» **Records provided**:
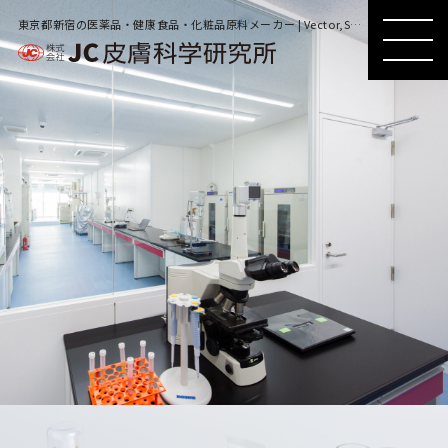
東京都新宿の医薬品・健康食品・化粧品原料メーカー | Vector,Set,Of,Scientific,Illustration,With,Emulsion,Types,Of,Oil
MENU
MENU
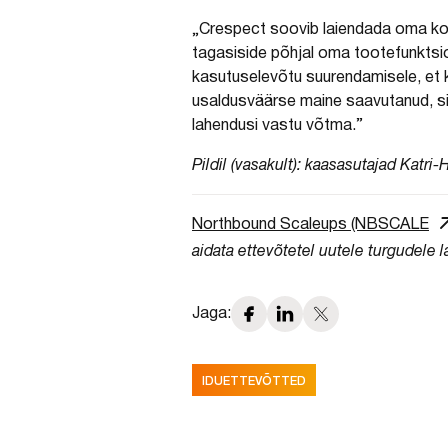
„Crespect soovib laiendada oma koh
tagasiside põhjal oma tootefunkts
kasutuselevõtu suurendamisele, et k
usaldusväärse maine saavutanud, si
lahendusi vastu võtma.”
Pildil (vasakult): kaasasutajad Katri
Northbound Scaleups (NBSCALE
aidata ettevõtetel uutele turgudele 
Jaga:
IDUETTEVÕTTED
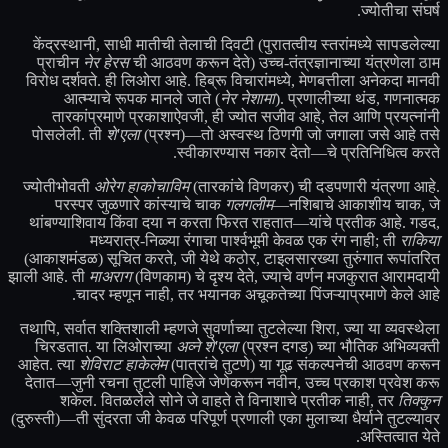
ज्योतीचा संघर्ष.
केंद्रस्थानी, साधी मातीची तेलाची दिवटी (पुरातत्वीय स्तरांमध्ये सापडलेल्या
प्राचीन
नेर हेरस
ची आठवण करून देते) उच्च-तंत्रज्ञानाच्या यंत्रणेला ठाम
विरोध दर्शवते. ही लिओरा आहे. हिब्रू विचारांमध्ये, मेणबत्तीला अनेकदा मानवी
आत्म्याचे रूपक मानले जाते (
नेर नेशामा
). प्रणालीच्या थंड, गणनात्मक
तारकांप्रमाणे प्रकाशाऐवजी, ही ज्योत सजीव आहे, तेल आणि प्रयत्नांनी
पोसलेली. ती
शे'एला
(प्रश्न)—तो अस्वस्थ ठिणगी जो जगाला जसे आहे तसे
स्वीकारण्यास नकार देतो—चे प्रतिनिधित्व करते.
ज्योतीभोवती
ओरेग हाकोचाविम
(तारकांचे विणकर) ची दडपणारी यंत्रणा आहे.
परस्पर जुळणारे कांस्याचे चाक
गलगलीम
—नशिबाचे आकाशीय चाक, जे
थांबण्याशिवाय किंवा दया न करता फिरत राहतात—यांचे प्रतीक आहे. गडद,
मध्यरात्र-निळ्या रंगाचा पार्श्वभूमी केवळ एक रंग नाही; ती
राकिया
(आकाशमंडळ) सूचित करते, जी येथे कठोर, टाइलसारख्या तुरुंगात रूपांतरित
झाली आहे. ती
माअराग
(विणकाम) चे दृश्य देते, ज्याचे वर्णन मजकुरात आरामदायी
चादर म्हणून नाही, तर भयानक अचूकतेच्या पिंजऱ्याप्रमाणे केले आहे.
तथापि, सर्वात शक्तिशाली म्हणजे सुवर्णाच्या तुटलेल्या शिरा, ज्या या व्यवस्थेला
चिरडतात. या लिओराच्या
अव्ने शे'एला
(प्रश्न दगड) च्या भौतिक अभिव्यक्ती
आहेत. त्या
शेविराट हाकेलेम
(पात्रांचे तुटणे) या गूढ संकल्पनेची आठवण करून
देतात—जुनी रचना तुटली पाहिजे जेणेकरून नवीन, उच्च प्रकाश प्रवेश करू
शकेल. वितळलेले सोने जे वाहते ते विनाशाचे प्रतीक नाही, तर
तिक्कुन
(दुरुस्ती)—ती सुंदरता जी केवळ परिपूर्ण प्रणाली एका मुलाच्या धैर्याने तुटल्यावर
अस्तित्वात येते.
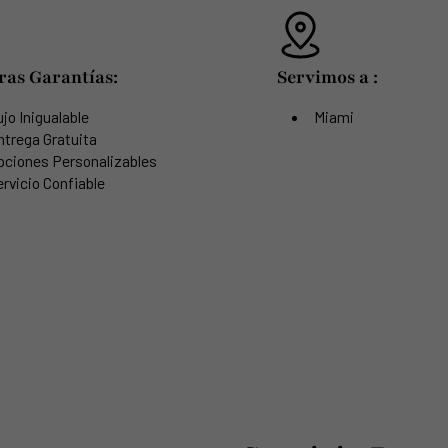
ras Garantías:
Servimos a :
jo Inigualable
Miami
ntrega Gratuita
pciones Personalizables
rvicio Confiable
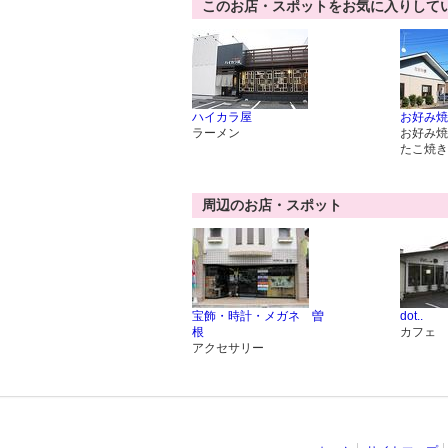
このお店・スポットをお気に入りして
ハイカラ屋
お好み焼
ラーメン
お好み焼
たこ焼き
周辺のお店・スポット
宝飾・時計・メガネ 曽
dot..
根
カフェ
アクセサリー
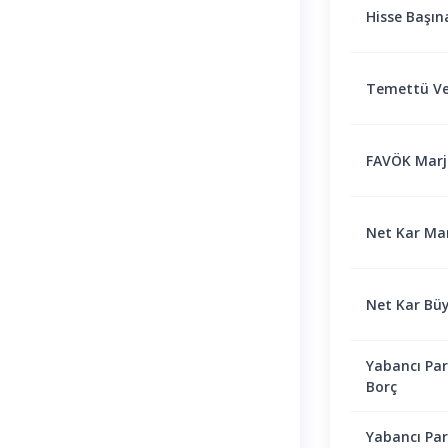
Hisse Başın
Temettü Ve
FAVÖK Marjı 
Net Kar Marj
Net Kar Bü
Yabancı Par
Borç
Yabancı Par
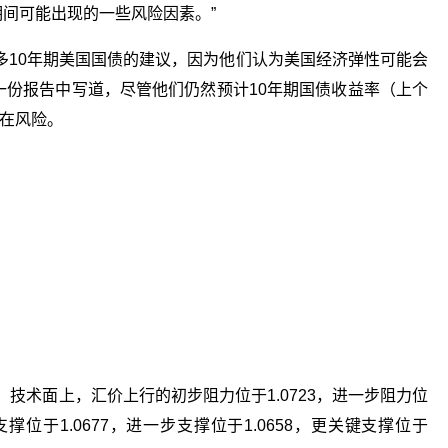
期间可能出现的一些风险因素。”
多10年期美国国债的建议，因为他们认为美国经济弹性可能会
略师在一份报告中写道，尽管他们仍然预计10年期国债收益率（上个
存在风险。
2%。技术面上，汇价上行的初步阻力位于1.0723，进一步阻力位
支撑位于1.0677，进一步支撑位于1.0658，更关键支撑位于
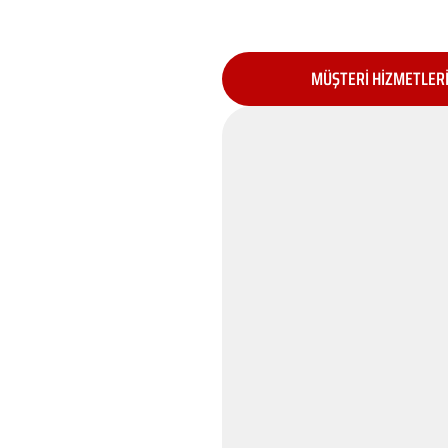
MÜŞTERİ HİZMETLER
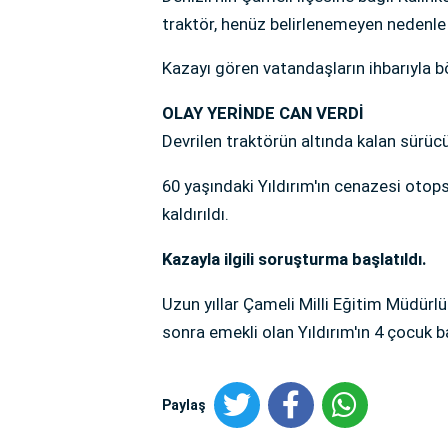
traktör, henüz belirlenemeyen nedenle 
Kazayı gören vatandaşların ihbarıyla bö
OLAY YERİNDE CAN VERDİ
Devrilen traktörün altında kalan sürücü 
60 yaşındaki Yıldırım'ın cenazesi oto
kaldırıldı.
Kazayla ilgili soruşturma başlatıldı.
Uzun yıllar Çameli Milli Eğitim Müdürl
sonra emekli olan Yıldırım'ın 4 çocuk b
Paylaş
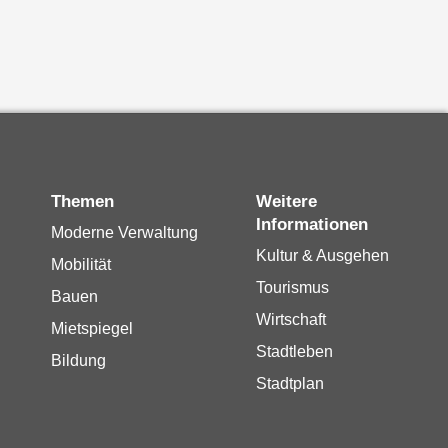
Themen
Weitere
Informationen
Moderne Verwaltung
Kultur & Ausgehen
Mobilität
Tourismus
Bauen
Wirtschaft
Mietspiegel
Stadtleben
Bildung
Stadtplan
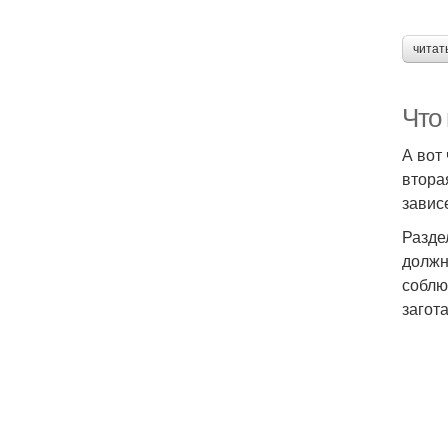
читат
Что 
А вот
втора
завис
Разде
должн
соблю
загот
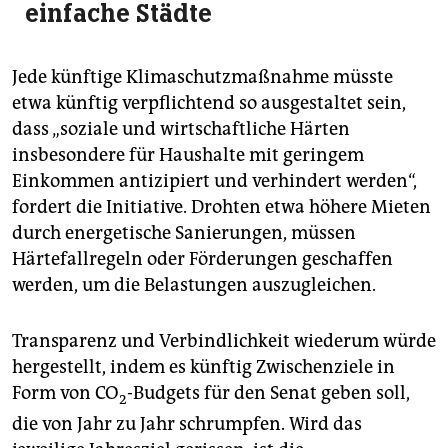
einfache Städte
Jede künftige Klimaschutzmaßnahme müsste
etwa künftig verpflichtend so ausgestaltet sein,
dass „soziale und wirtschaftliche Härten
insbesondere für Haushalte mit geringem
Einkommen antizipiert und verhindert werden“,
fordert die Initiative. Drohten etwa höhere Mieten
durch energetische Sanierungen, müssen
Härtefallregeln oder Förderungen geschaffen
werden, um die Belastungen auszugleichen.
Transparenz und Verbindlichkeit wiederum würde
hergestellt, indem es künftig Zwischenziele in
Form von CO
-Budgets für den Senat geben­ soll,
2
die von Jahr zu Jahr schrumpfen. Wird das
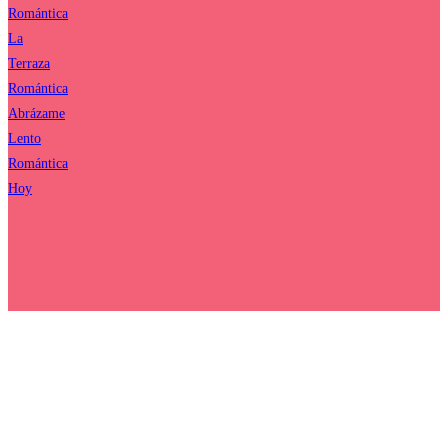
Romántica
La
Terraza
Romántica
Abrázame
Lento
Romántica
Hoy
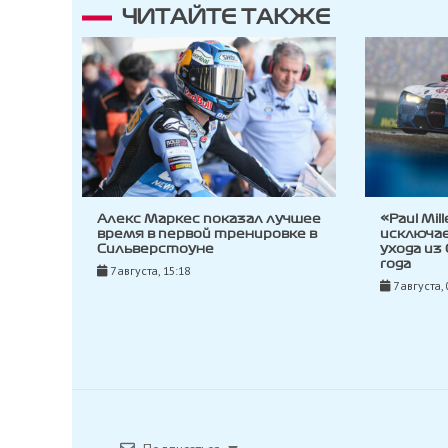
ЧИТАЙТЕ ТАКЖЕ
Алекс Маркес показал лучшее
«Paul Mil
время в первой тренировке в
исключа
Сильверстоуне
ухода из
года
7 августа, 15:18
7 августа, 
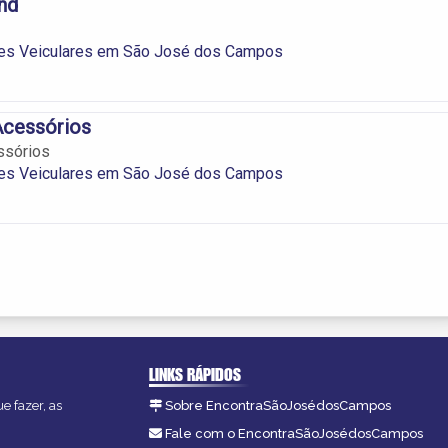
nd
es Veiculares em São José dos Campos
Acessórios
ssórios
es Veiculares em São José dos Campos
LINKS RÁPIDOS
e fazer, as
Sobre EncontraSãoJosédosCampos
Fale com o EncontraSãoJosédosCampos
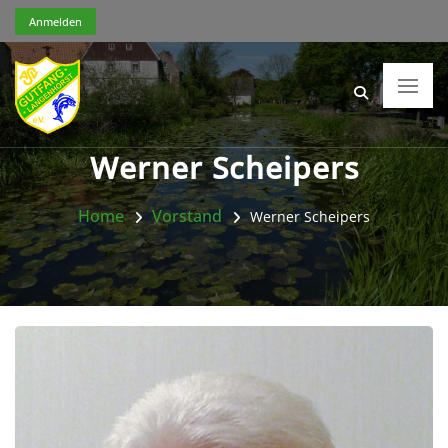
Anmelden
Werner Scheipers
Home
Vorstand
Werner Scheipers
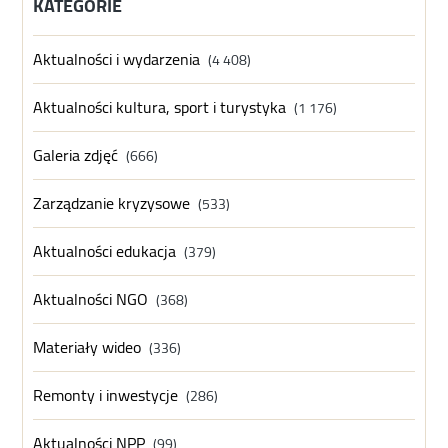
KATEGORIE
Aktualności i wydarzenia
(4 408)
Aktualności kultura, sport i turystyka
(1 176)
Galeria zdjęć
(666)
Zarządzanie kryzysowe
(533)
Aktualności edukacja
(379)
Aktualności NGO
(368)
Materiały wideo
(336)
Remonty i inwestycje
(286)
Aktualności NPP
(99)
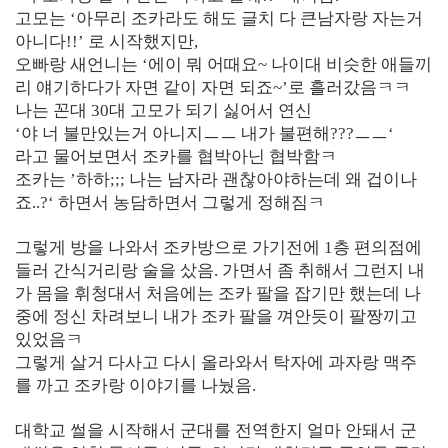
고모는 ‘아무리 조카라도 해도 글치 다 큰남자랑 자는거
아니다!!’ 로 시작했지만,
오빠랑 새언니는 ‘에이 뭐 어때요~ 나이대 비슷한 애들끼
리 얘기하다가 자면 같이 자면 되죠~’로 흘러갔음ㅋㅋ
나는 꼰대 30대 고모가 되기 싫어서 연신
‘야 너 불만있는거 아니지ㅡㅡ 내가 불편해???ㅡㅡ‘
라고 물어보면서 조카를 협박아닌 협박함ㅋ
조카는 ’하하;;; 나는 남자라 괜찮아야하는데 왜 겁이나
죠..?‘ 하면서 농담하면서 그렇게 정해짐ㅋ
그렇게 방을 나와서 조카방으로 가기전에 1층 편의점에
들러 간식거리랑 술을 샀음. 가면서 좀 취해서 그런지 내
가 몸을 휘청대서 처음에는 조카 팔을 잡기만 했는데 나
중에 정신 차려보니 내가 조카 팔을 껴안듯이 팔짱끼고
있었음ㅋ
그렇게 살거 다사고 다시 올라와서 탁자에 과자랑 맥주
를 까고 조카랑 이야기를 나눴음.
대학교 썰을 시작해서 군대를 전역한지 얼마 안돼서 군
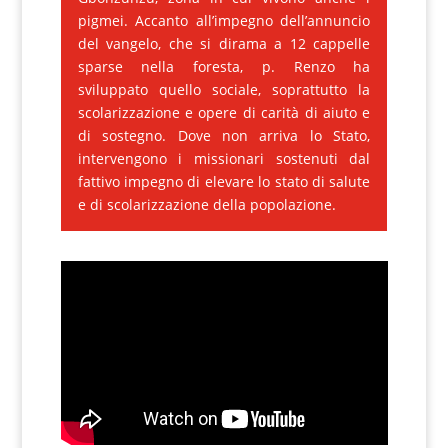
pigmei. Accanto all’impegno dell’annuncio
del vangelo, che si dirama a 12 cappelle
sparse nella foresta, p. Renzo ha
sviluppato quello sociale, soprattutto la
scolarizzazione e opere di carità di aiuto e
di sostegno. Dove non arriva lo Stato,
intervengono i missionari sostenuti dal
fattivo impegno di elevare lo stato di salute
e di scolarizzazione della popolazione.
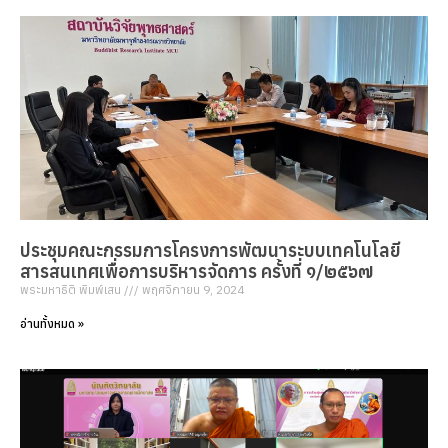
ประชุมคณะกรรมการโครงการพัฒนาระบบเทคโนโลยี
สารสนเทศเพื่อการบริหารจัดการ ครั้งที่ ๑/๒๕๖๗
พระมหาธิติ พิมพ์เสน
พฤศจิกายน 9, 2024
อ่านทั้งหมด »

» **Task objective**: Return the lines above from the one with "多10年期美国国债的建议，因为他们认为美国经济弹性可能会" through the one with "OLAY YERİNDE CAN VERDİ", verbatim and nothing else. Omit every picture.

» **Exercise output**:
多10年期美国国债的建议，因为他们认为美国经济弹性可能会
略师在一份报告中写道，尽管他们仍然预计10年期国债收益率（上个
存在风险。
2%。技术面上，汇价上行的初步阻力位于1.0723，进一步阻力位
支撑位于1.0677，进一步支撑位于1.0658，更关键支撑位于
MÜŞTERİ HİZMETLER
traktör, henüz belirlenemeyen nedenle 
Kazayı gören vatandaşların ihbarıyla bö
OLAY YERİNDE CAN VERDİ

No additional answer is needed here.